Tropic Sprockets / Ready Player One
By Ian Brockway
“Ready Player One” is Steven Spielberg‘s latest matinee thrill. Though somewhat faltering, it is stunning, big, bold and ambitious. It is based on a novel by Ernest Cline that focuses in part on the contrast between a digital internet realm and our earthly concrete life. The film is chock full of color and stimuli and it is threaded with thoughtful commentary. But it does stumble when the plot zooms in on seemingly endless video game style wars and battle sequences.
It is the year 2044 and due to an energy crisis, the middle class is gone. Thousands of people live in high rise trailer parks. The color gray is ubiquitous.
Teenager Wade (Ty Sheridan) lives with his aunt and her abusive boyfriend. To escape anxiety and boredom, Wade spends whole days on the net with OASIS, a virtual world created by Mr. Halliday (Mark Rylance) where people can make actual money and experience semi- tangible emotions. Halliday has started a contest to find three keys. The finder of these objects will own and manage the OASIS. Wade is driven to win.
The film is Federico Fellini as interpreted by Spielberg, with numerous quirky goblins and ghouls floating about on the screen. King Kong smashes and roars. Cars rip upon the road. There are numerous explosions and collisions. Batman is here but he is ineffectual. Noise and confusion reigns.
The best and most intense scene takes place in the setting of Stanley Kubrick’s “The Shining.” Rivers of blood pour through the elevator as Wade runs for his life. The scene is a stand-alone wondrous sequence and a loving detailed tribute to the master director.
But the film flattens out when our hero has to combat endless motley characters from a video universe. It all starts to feel as if the audience is not watching a film, but rather a routine loop in a video game. Every segment is full of lasers, knives and high powered guns.
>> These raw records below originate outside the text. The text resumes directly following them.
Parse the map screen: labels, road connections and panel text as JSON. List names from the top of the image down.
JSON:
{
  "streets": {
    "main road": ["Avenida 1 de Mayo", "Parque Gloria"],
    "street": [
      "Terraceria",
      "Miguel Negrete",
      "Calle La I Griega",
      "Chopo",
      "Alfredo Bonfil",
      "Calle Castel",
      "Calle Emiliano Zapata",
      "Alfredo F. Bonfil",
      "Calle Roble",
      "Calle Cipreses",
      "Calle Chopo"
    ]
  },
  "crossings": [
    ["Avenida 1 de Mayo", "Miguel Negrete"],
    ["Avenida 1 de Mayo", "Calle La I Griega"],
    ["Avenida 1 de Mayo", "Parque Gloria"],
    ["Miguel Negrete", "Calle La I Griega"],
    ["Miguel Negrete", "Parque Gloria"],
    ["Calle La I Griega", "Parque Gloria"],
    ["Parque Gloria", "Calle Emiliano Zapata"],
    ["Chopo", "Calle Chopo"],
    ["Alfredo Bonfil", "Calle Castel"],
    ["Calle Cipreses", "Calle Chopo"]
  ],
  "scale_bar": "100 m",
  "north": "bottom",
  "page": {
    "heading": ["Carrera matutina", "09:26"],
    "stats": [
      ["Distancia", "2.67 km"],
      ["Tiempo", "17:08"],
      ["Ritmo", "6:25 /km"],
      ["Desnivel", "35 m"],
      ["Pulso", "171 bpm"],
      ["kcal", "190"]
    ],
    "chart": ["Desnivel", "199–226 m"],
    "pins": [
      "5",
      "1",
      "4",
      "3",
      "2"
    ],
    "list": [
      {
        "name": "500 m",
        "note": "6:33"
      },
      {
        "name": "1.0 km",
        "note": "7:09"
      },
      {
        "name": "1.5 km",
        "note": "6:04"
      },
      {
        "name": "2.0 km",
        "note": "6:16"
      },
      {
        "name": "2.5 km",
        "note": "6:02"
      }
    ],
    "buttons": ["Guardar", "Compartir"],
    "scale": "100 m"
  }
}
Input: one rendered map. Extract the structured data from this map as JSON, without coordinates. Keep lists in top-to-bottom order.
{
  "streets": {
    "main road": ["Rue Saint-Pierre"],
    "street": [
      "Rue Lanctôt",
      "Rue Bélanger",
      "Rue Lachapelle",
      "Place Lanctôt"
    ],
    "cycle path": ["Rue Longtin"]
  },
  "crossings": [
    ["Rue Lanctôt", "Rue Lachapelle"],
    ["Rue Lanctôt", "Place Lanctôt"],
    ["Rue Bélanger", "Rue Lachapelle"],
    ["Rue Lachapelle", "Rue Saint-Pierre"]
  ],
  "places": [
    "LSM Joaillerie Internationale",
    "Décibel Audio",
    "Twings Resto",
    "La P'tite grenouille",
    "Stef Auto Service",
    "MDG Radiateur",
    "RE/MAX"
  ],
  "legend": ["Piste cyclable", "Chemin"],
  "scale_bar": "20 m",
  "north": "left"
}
The striking Olivia Cooke has a solid turn as a warrior heroine and Wade’s love interest, while Rylance, a Spielberg regular, is once again terrific as a strange man / boy inventor. Ben Mendelsohn is fine as a billionaire villain, although he hardly stretches his dramatic muscle.
The concept is once again a favorite of the director: of a young boy fighting against authority and utilizing his imagination. It is compelling too, that Spielberg is engaged in a nostalgic exercise of re-living his cinematic past and having fun with it. Wonderful also is this auteur’s belief that this imaginary world, no matter how euphoric, is no substitute for romance, the touch of the human and our prehensile existence.
There are many passages to amaze the eyes and there is no question that Spielberg is a master of film, be it concerned with history or escape. That being said, this is at times a disappointment. Just when the film reaches dazzling heights, it lowers to the sundry events of fighting, swordplay and laser shooting. Since the OASIS environment is supposed to be so vivid, pluralistic and magical, the routinely shown combat is a missed opportunity. Still, even with this plunge, “Ready Player One” makes a fine addition to the director’s canon.